# [Activity]
Below are records to be transcribed exactly; any pictures should be left out.

* * *

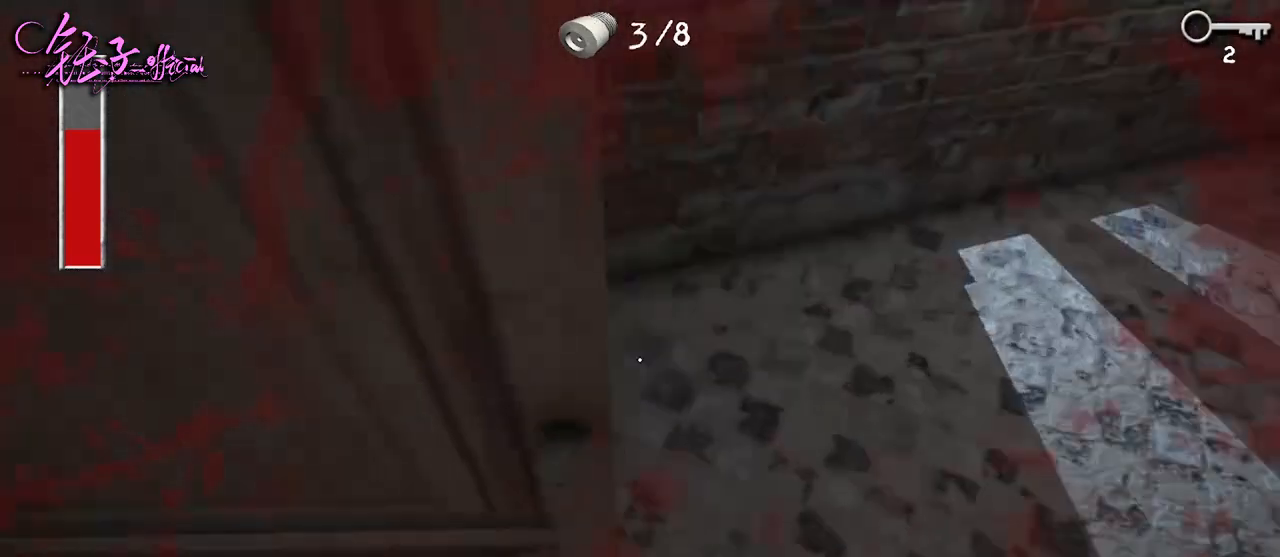
{"keys": [], "mouse": [], "events": [[167, "w", "up"], [200, "e", "down"], [267, "e", "up"], [333, "d", "up"], [400, "e", "down"], [467, "e", "up"]]}
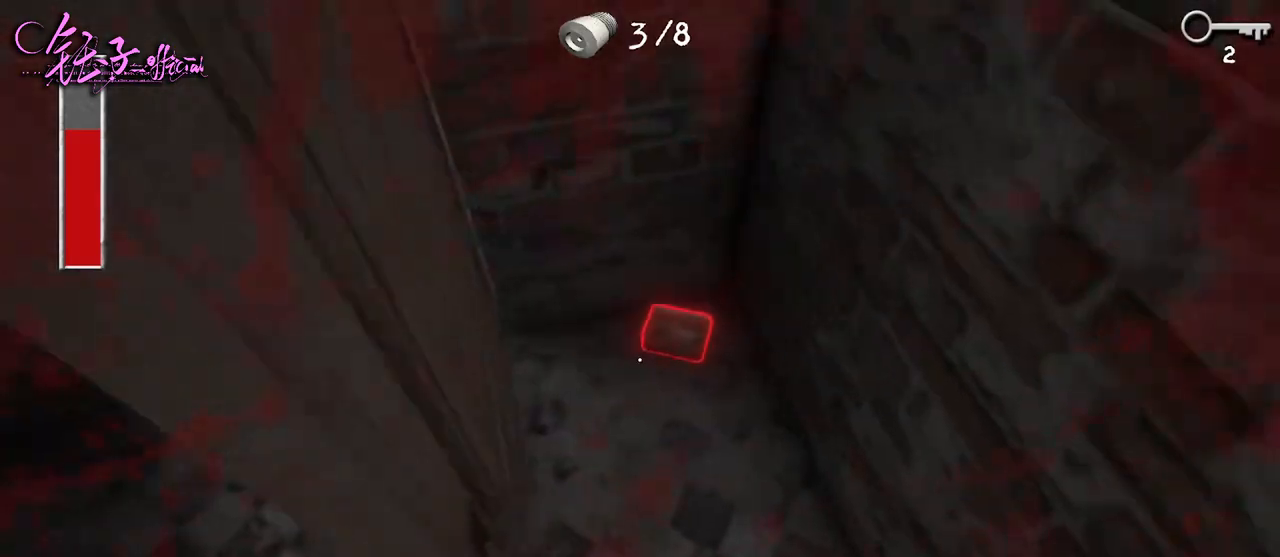
{"keys": ["a", "s"], "mouse": [], "events": [[67, "e", "down"], [133, "e", "up"], [500, "a", "down"], [500, "s", "down"]]}
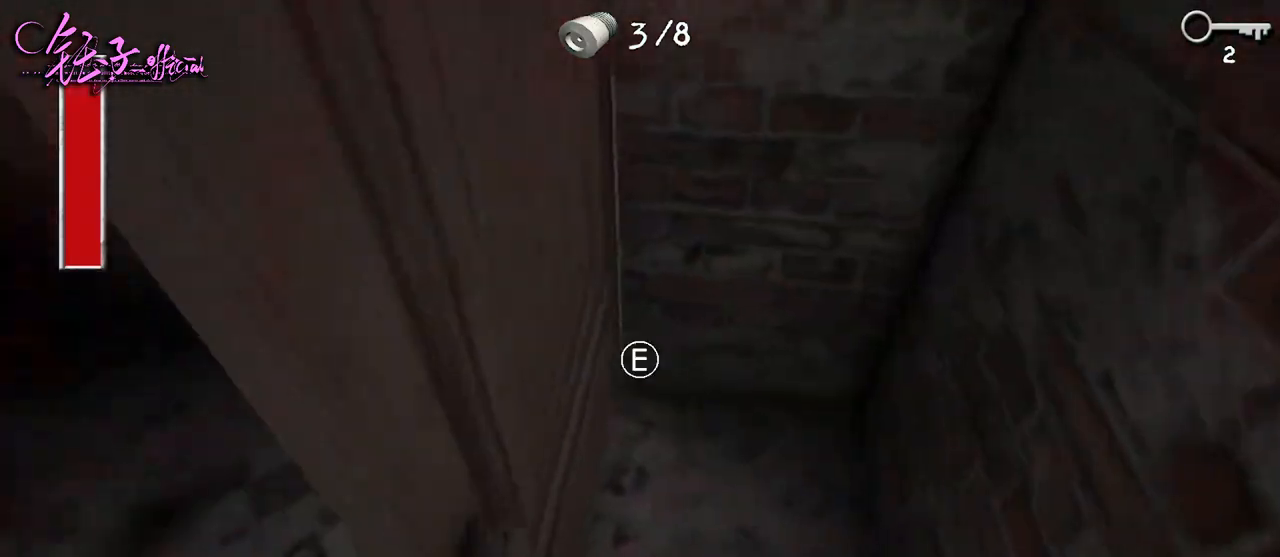
{"keys": ["a", "s"], "mouse": [], "events": []}
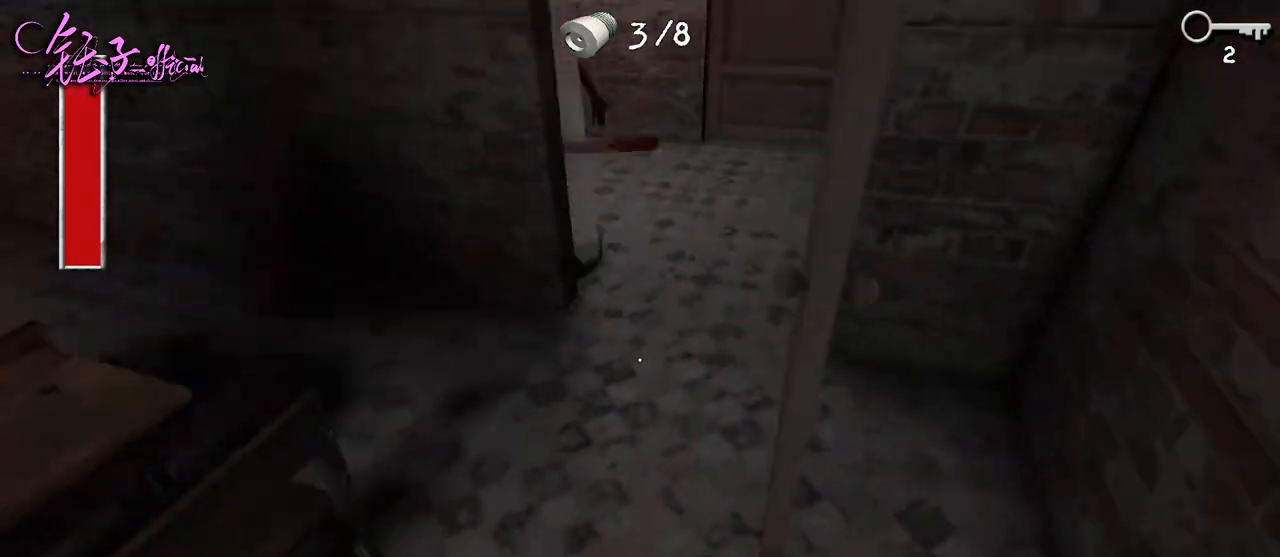
{"keys": ["a", "s"], "mouse": [], "events": []}
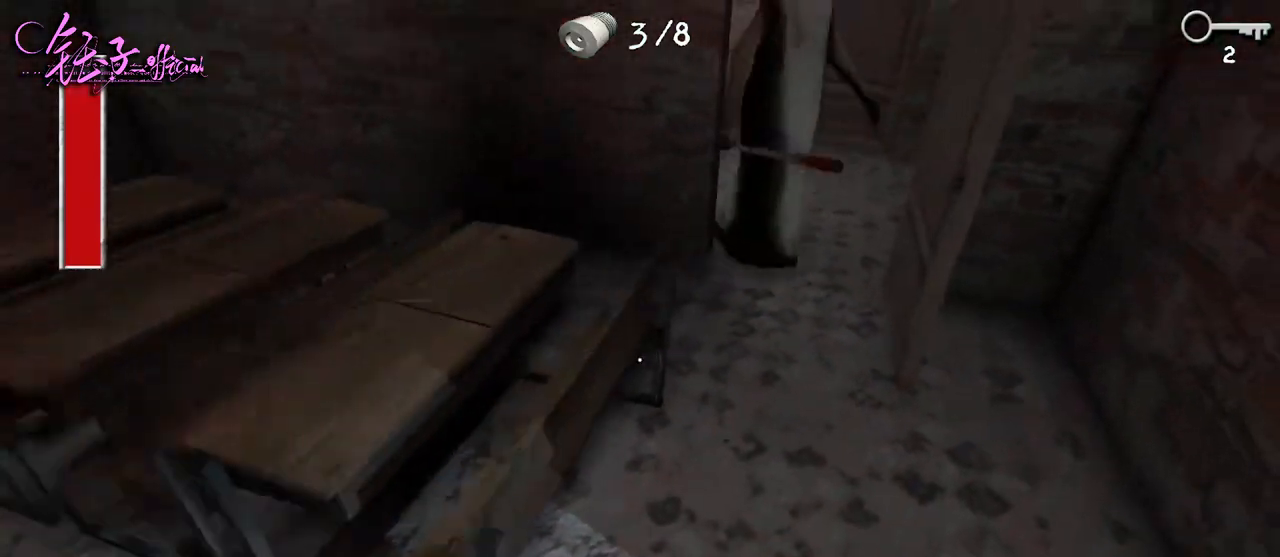
{"keys": ["a", "w"], "mouse": [], "events": [[300, "w", "down"], [467, "s", "up"]]}
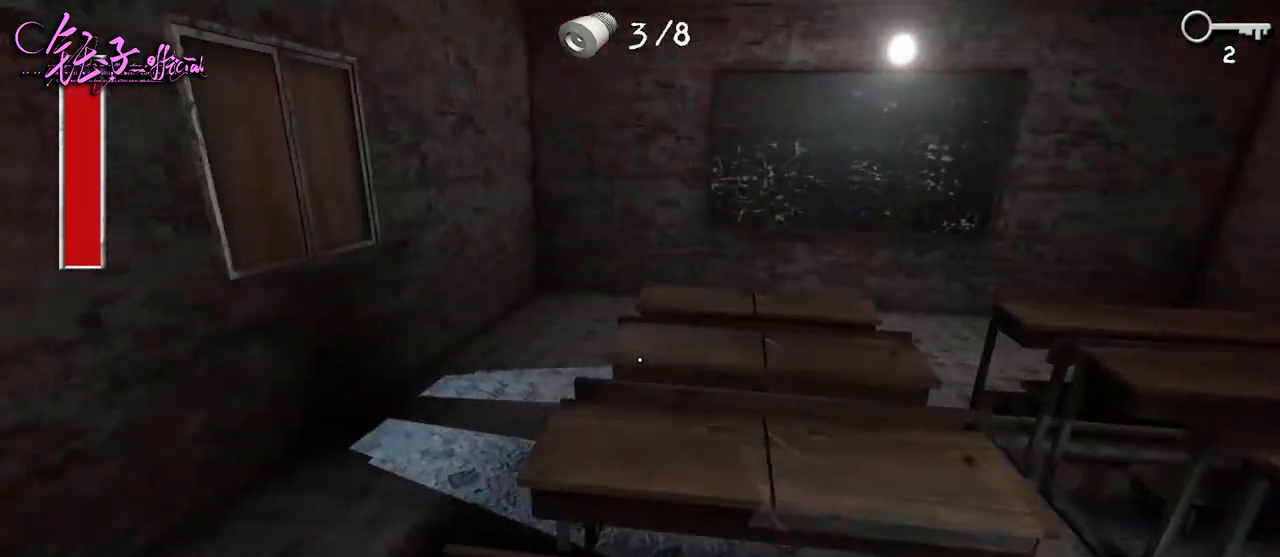
{"keys": ["a", "w"], "mouse": [], "events": []}
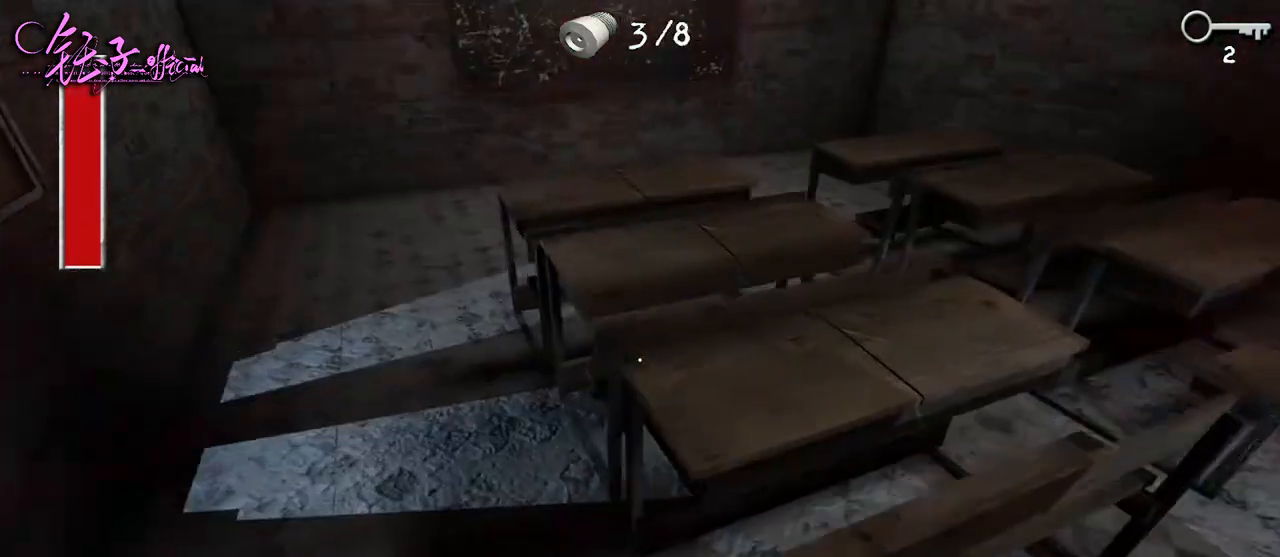
{"keys": ["a", "w"], "mouse": [], "events": []}
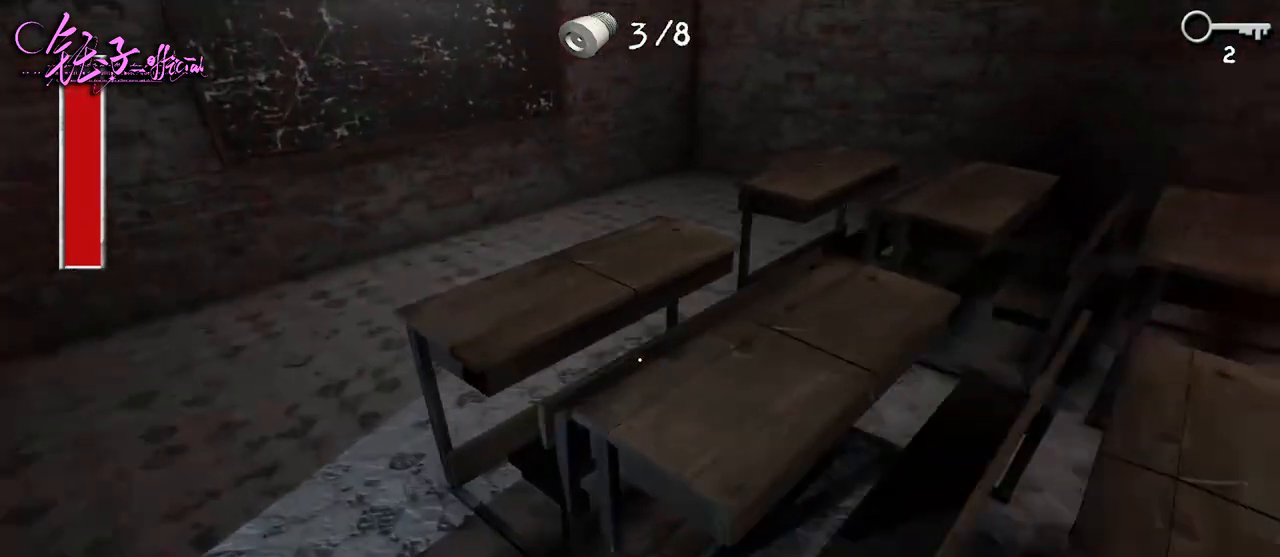
{"keys": ["a", "w"], "mouse": [], "events": []}
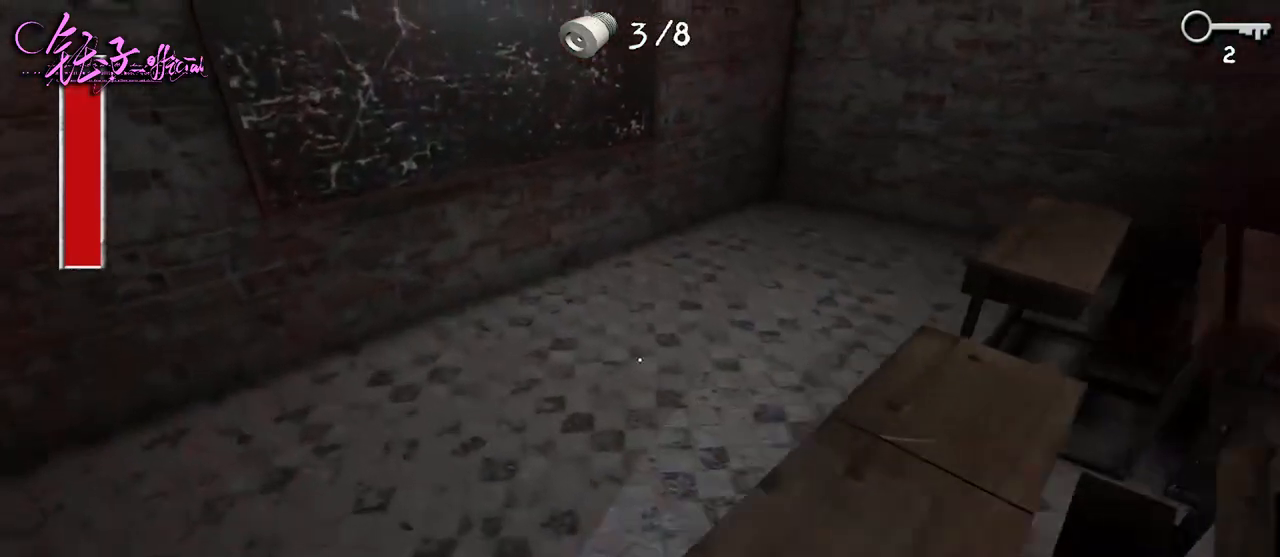
{"keys": ["a", "w"], "mouse": [], "events": []}
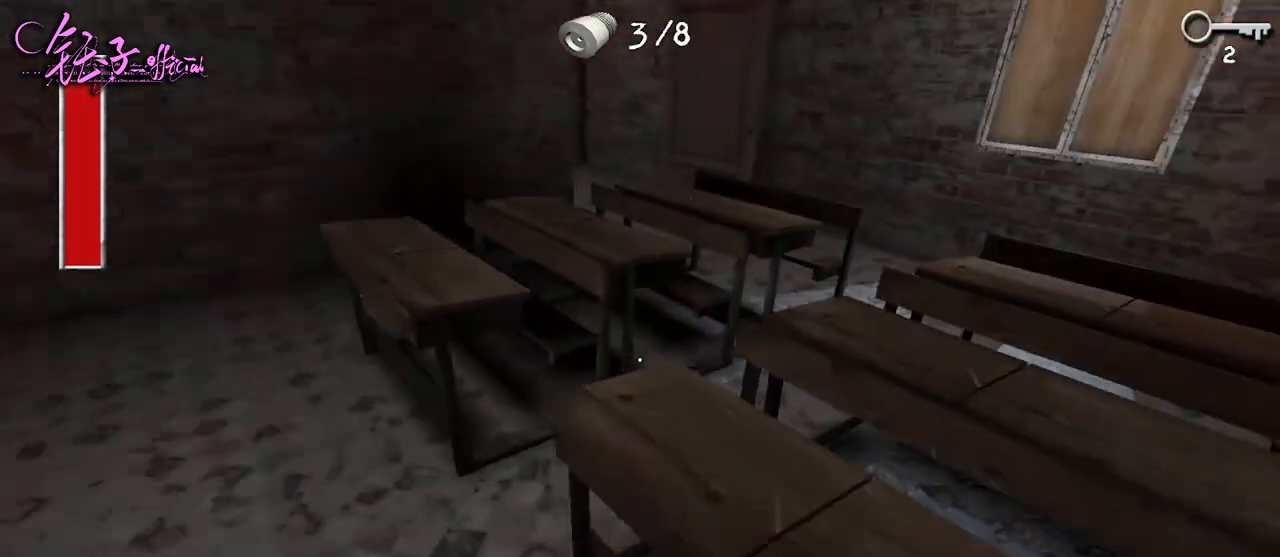
{"keys": ["a", "w"], "mouse": [], "events": []}
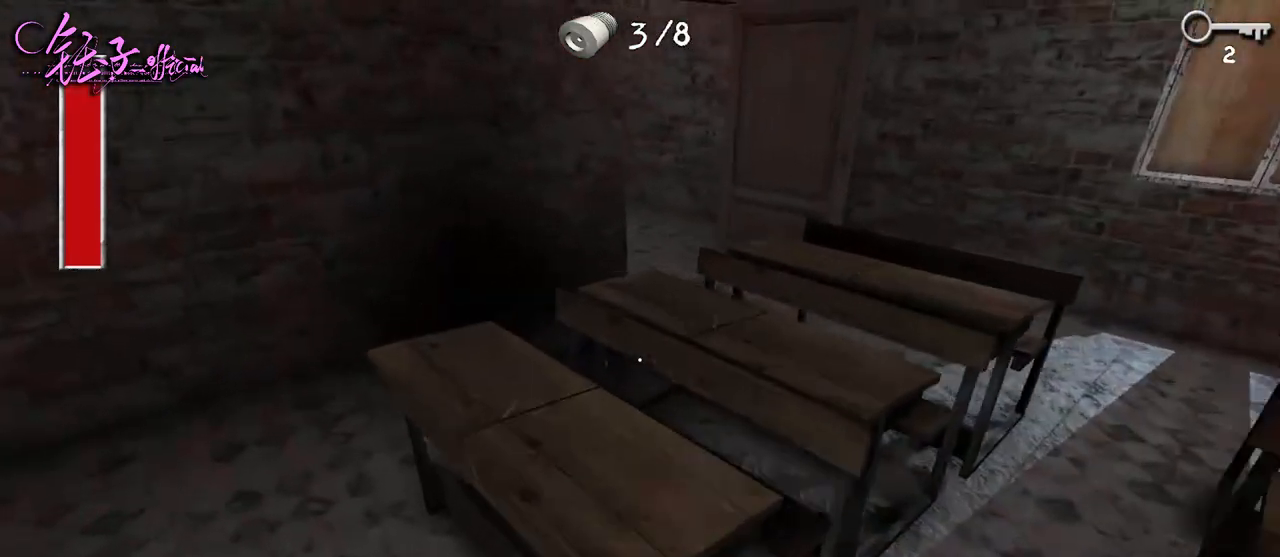
{"keys": ["a", "w"], "mouse": [], "events": []}
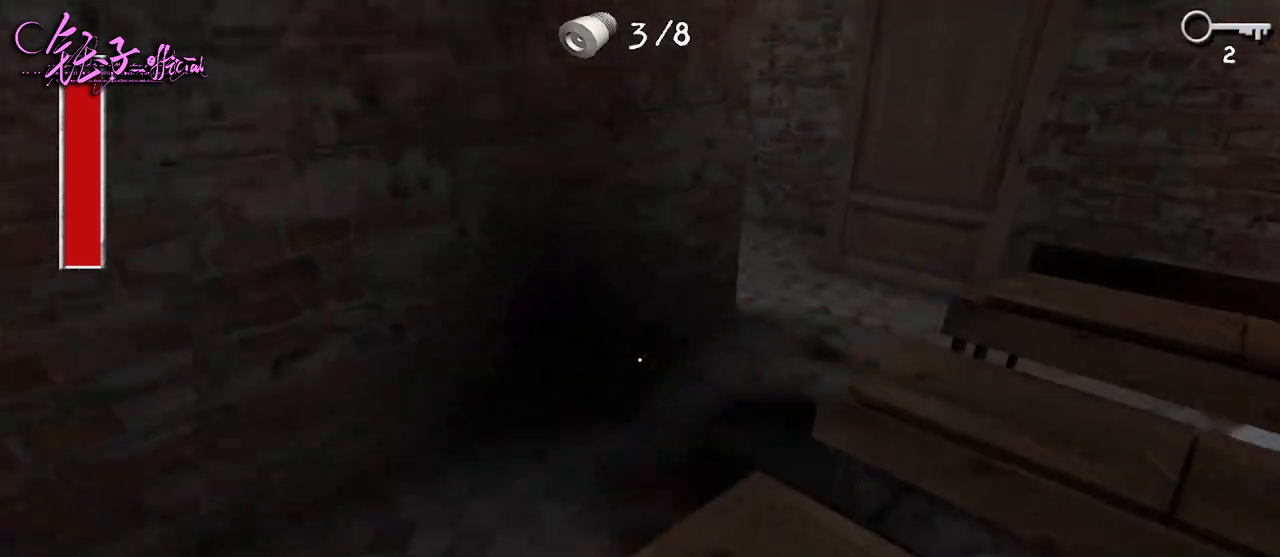
{"keys": ["d", "w"], "mouse": [], "events": [[300, "a", "up"], [433, "d", "down"]]}
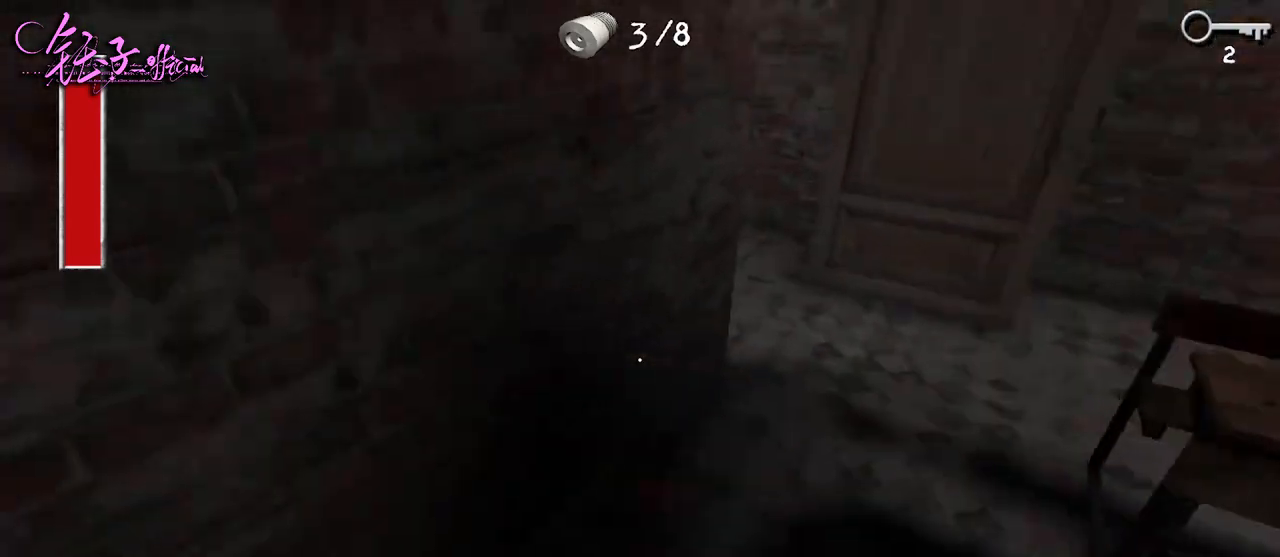
{"keys": ["d", "w"], "mouse": [], "events": []}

* * *

# [Result for this exercise]
{"keys": [], "mouse": [], "events": [[167, "w", "up"], [200, "e", "down"], [267, "e", "up"], [333, "d", "up"], [400, "e", "down"], [467, "e", "up"]]}
{"keys": ["a", "s"], "mouse": [], "events": [[67, "e", "down"], [133, "e", "up"], [500, "a", "down"], [500, "s", "down"]]}
{"keys": ["a", "s"], "mouse": [], "events": []}
{"keys": ["a", "s"], "mouse": [], "events": []}
{"keys": ["a", "w"], "mouse": [], "events": [[300, "w", "down"], [467, "s", "up"]]}
{"keys": ["a", "w"], "mouse": [], "events": []}
{"keys": ["a", "w"], "mouse": [], "events": []}
{"keys": ["a", "w"], "mouse": [], "events": []}
{"keys": ["a", "w"], "mouse": [], "events": []}
{"keys": ["a", "w"], "mouse": [], "events": []}
{"keys": ["a", "w"], "mouse": [], "events": []}
{"keys": ["d", "w"], "mouse": [], "events": [[300, "a", "up"], [433, "d", "down"]]}
{"keys": ["d", "w"], "mouse": [], "events": []}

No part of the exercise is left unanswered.